С этим напутствием, спустя два с половиной часа после того, как мы вошли в больницу, мы из нее вышли, и, идя по улице, обе горько плакали — Октавия от усталости, я — от усталости и страха.
Мы вернулись домой, я подумала и через два дня опять пошла в больницу, но на этот раз мне пришлось ждать не больше двадцати минут, а хирург, когда я вошла к нему, предложил мне кофе, что напоминало жест милосердия по отношению к смертнику. Впрочем, скорей всего доктору просто подошла пора перекусить. К этой встрече я уже взяла себя в руки и смогла даже разглядеть лицо врача — в прошлый раз оно маячило у меня перед глазами, как мутное пятно, — и выслушать то, что он говорил. Тихим голосом он бормотал что-то о легочной артерии; этих двух слов было достаточно, чтобы снова ввергнуть меня в панику, и я снова отключилась, тем более что, как я заметила, он и не собирался ничего объяснять. Когда он кончил свой монолог, а я кончила пить свой переваренный больничный кофе, он сказал:
— Словом, я полагаю, прооперировать ее следует как можно скорее.
— Но вы же говорили, — вспомнила я, словно сквозь сон, какую-то другую часть разговора, — что до пяти-шести лет оперировать не рекомендуется?
— Я как раз и стараюсь внушить вам, — ответил он, — что, по сути дела, у нас нет выбора. Тяжесть заболевания усугубляется…

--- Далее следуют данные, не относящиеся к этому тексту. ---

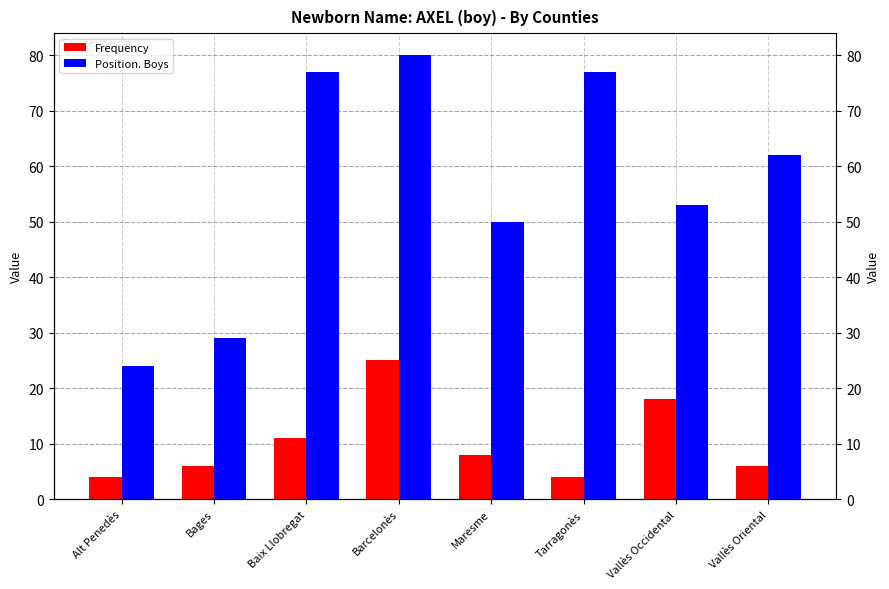

Reading left to right, list all the values displayed in this chart.

Frequency: 4	6	11	25	8	4	18	6
Position. Boys: 24	29	77	80	50	77	53	62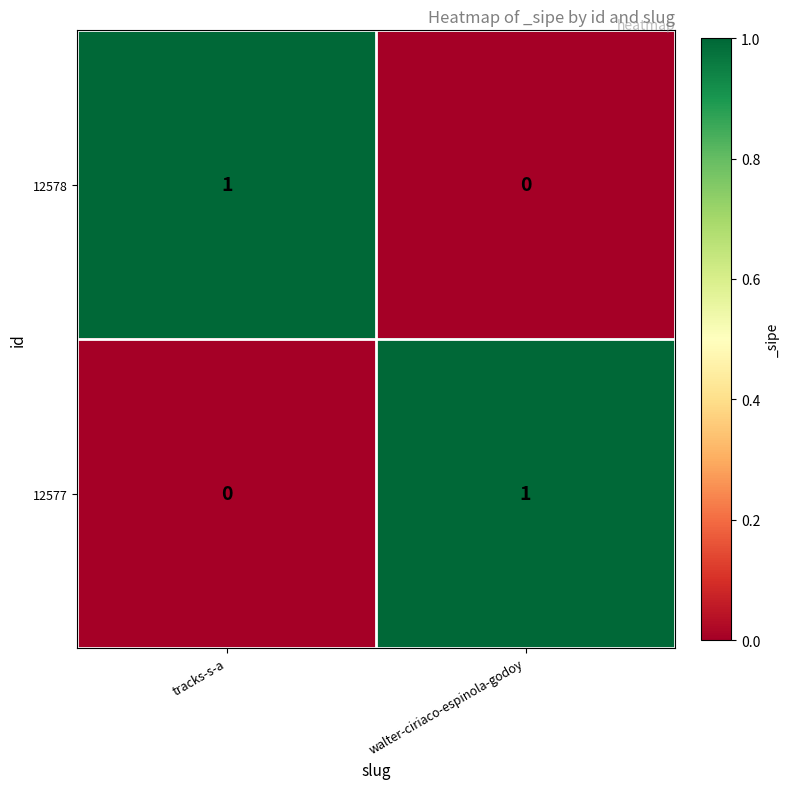

Where is 12578 nearest to the value 0?

walter-ciriaco-espinola-godoy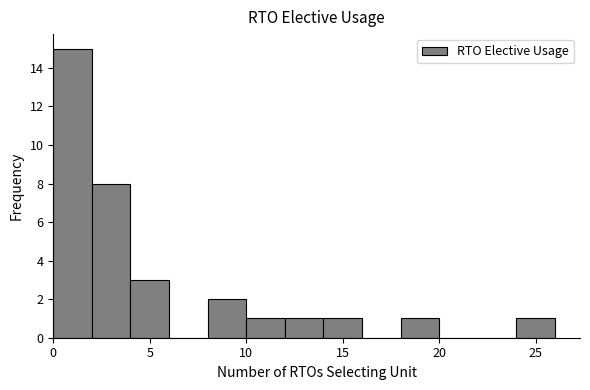

Reading left to right, list every bar in this chart as the range it spans on the x-axis followed by its height. The values are not printed on the chart, so give them approximately, as read against the axis.

0 to 2: 15
2 to 4: 8
4 to 6: 3
6 to 8: 0
8 to 10: 2
10 to 12: 1
12 to 14: 1
14 to 16: 1
16 to 18: 0
18 to 20: 1
20 to 22: 0
22 to 24: 0
24 to 26: 1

— Но ведь это ни в чем не проявлялось! — вдруг, приходя в себя, воскликнула я. — И не проявляется! Никаких признаков! Никаких симптомов! Она все время была совершенно здорова.
— Как я уже говорил, — продолжал хирург, — некоторые симптомы дают себя знать только, когда ребенок становится более активным. Вам еще необыкновенно повезло, что мы обнаружили заболевание на такой ранней стадии, тем более что оно никак не проявлялось.
— Повезло! Вы называете это везением! — Я не могла больше сдерживаться. — Ничего себе повезло!
Меня до сих пор поражает, как мало сочувствия выказывали мне тогда врачи, теперь-то я понимаю, да и раньше подозревала, что известный хирург не испытывал к Октавии ничего, кроме профессионального любопытства. Моя дочка была необычным случаем, медицинской диковинкой.
— Может быть, вы скажете мне, — вернувшись к заискивающему тону, спросила я в конце концов, убедившись, что на мою резкость доктор не реагирует, — на что можно надеяться? Какой процент операций проходит успешно?